Confirmed cases of Covid-19 and hospitalizations from the disease have been plummeting for weeks in the U.S. and elsewhere in the Northern Hemisphere. Deaths also are in decline. So it seems the long-dreaded fall-winter wave of the pandemic, which turned out to be just about as terrible as feared (with the exception that it wasn’t accompanied by much of any seasonal influenza), has finally crested.

In more good news, some quite effective Covid vaccines are now available, and after a fitful start, the U.S. effort to inject them into people’s arms is steadily gaining speed. Four times as many people are now receiving first vaccine doses each day as are being infected with the disease, according to the infections estimates of both data scientist Youyang Gu’s covid19-projections.com and the covidestim.org model assembled by researchers at the Harvard and Yale schools of public health.

So is that it? Is the worst of this pandemic behind us, or are there more big waves to come?

By this point the most sensible answer to such questions about Covid-19 is probably ¯\_(ツ)_/¯. But a few key variables seem most likely to determine what happens next, and running through them may shed at least a little light on the path ahead.

New Variants
The B.1.1.7 variant that has become predominant in the U.K. and is expected to take over soon in the U.S. has been estimated to be 30% to 70% more transmissible than the version of the SARS-CoV-2 virus we have come to know and heartily dislike. Because of the magic of exponential growth, this can translate into a greater than 30%-to-70% increase in the number of cases in just a few weeks.

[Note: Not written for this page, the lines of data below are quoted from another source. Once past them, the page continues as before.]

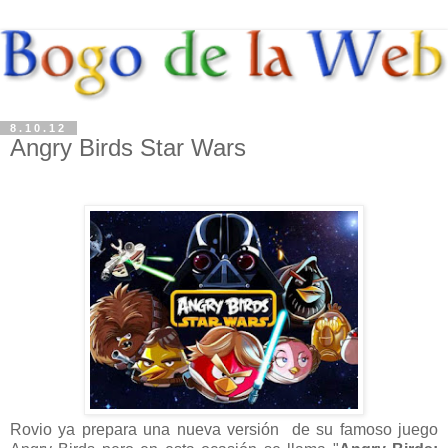
8.10.12
Angry Birds Star Wars
Rovio ya prepara una nueva versión de su famoso juego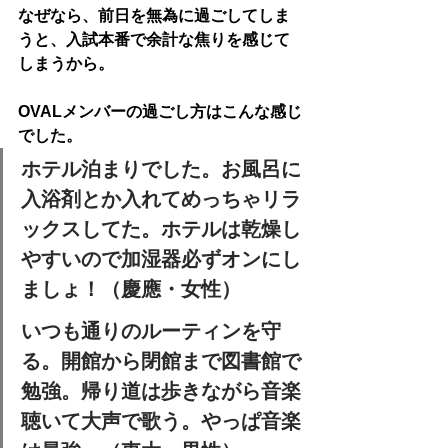
なぜなら、
前日を無為に過ごしてしま
うと、入試本番で余計な焦りを感じて
しまう
から。
OVALメンバーの過ごし方はこんな感じ
でした。
ホテル泊まりでした。お風呂に
入浴剤とか入れてめっちゃリラ
ックスしてた。ホテルは乾燥し
やすいので加湿器必ずオンにし
ましょ！（慶應・女性）
いつも通りのルーティンを守
る。開館から閉館まで図書館で
勉強。帰り道は歩きながら音楽
聴いて大声で歌う。やっぱ音楽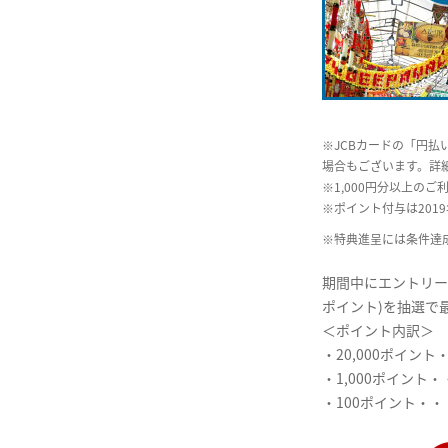
※JCBカードの「円
場合もございます。詳
※1,000円分以上の
※ポイント付与は201
※特典進呈には条件達
期間中にエントリー
ポイント)を抽選で最
＜ポイント内訳＞
・20,000ポイント
・1,000ポイント・
・100ポイント・・・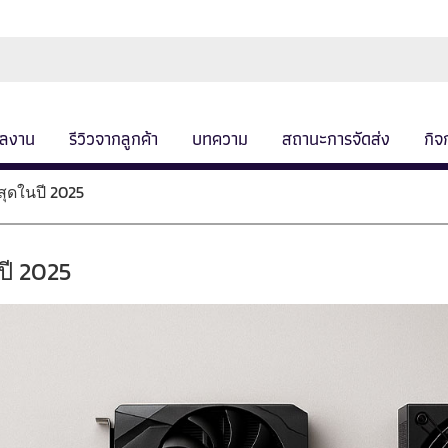
ลงาน
รีวิวจากลูกค้า
บทความ
สถานะการจัดส่ง
กิจ
สุดในปี 2025
ปี 2025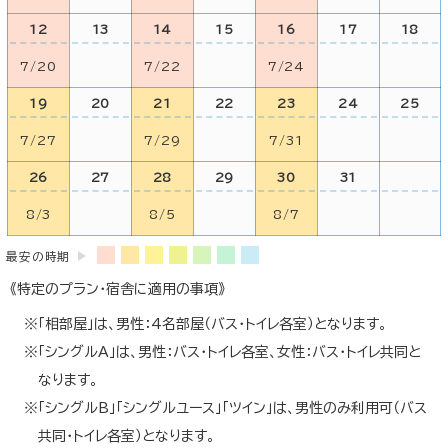
12
13
14
15
16
17
18
7/20
7/22
7/24
19
20
21
22
23
24
25
7/27
7/29
7/31
26
27
28
29
30
31
8/3
8/5
8/7
最安の時期
《特定のプラン・宿舎に適用の事項》
「相部屋」は、男性：4名部屋（バス・トイレ各室）となります。
「シングルA」は、男性：バス・トイレ各室、女性：バス・トイレ共同と
なります。
「シングルB」「シングルユース」「ツイン」は、男性のみ利用可（バス
共同・トイレ各室）となります。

Here’s an illustration, using the simple exercise of starting with the number 200,000 (about how many new Covid-19 infections there are each day in the U.S.) and multiplying by 0.8 (about the rate at which Covid-19 infections have been going down in recent weeks), 1.1 (37.5% more than 0.8) and 1.4 (75% more than 0.8) for each of 10 periods that I’ll call weeks.

What seems like only a moderately higher growth rate can bring many, many more cases in short order. In the real world, as in the susceptible-exposed-infectious-recovered (SEIR) models that epidemiologists use, the growth rate does at least slow over time as people become immune and change their behavior to avoid the disease. In Denmark, which is doing the world’s best job of testing for B.1.1.7 and other mutations — and where schools, restaurants, bars and non-essential shops have been closed since Christmas — B.1.1.7 cases are growing modestly amid a collapse in other Covid-19 cases.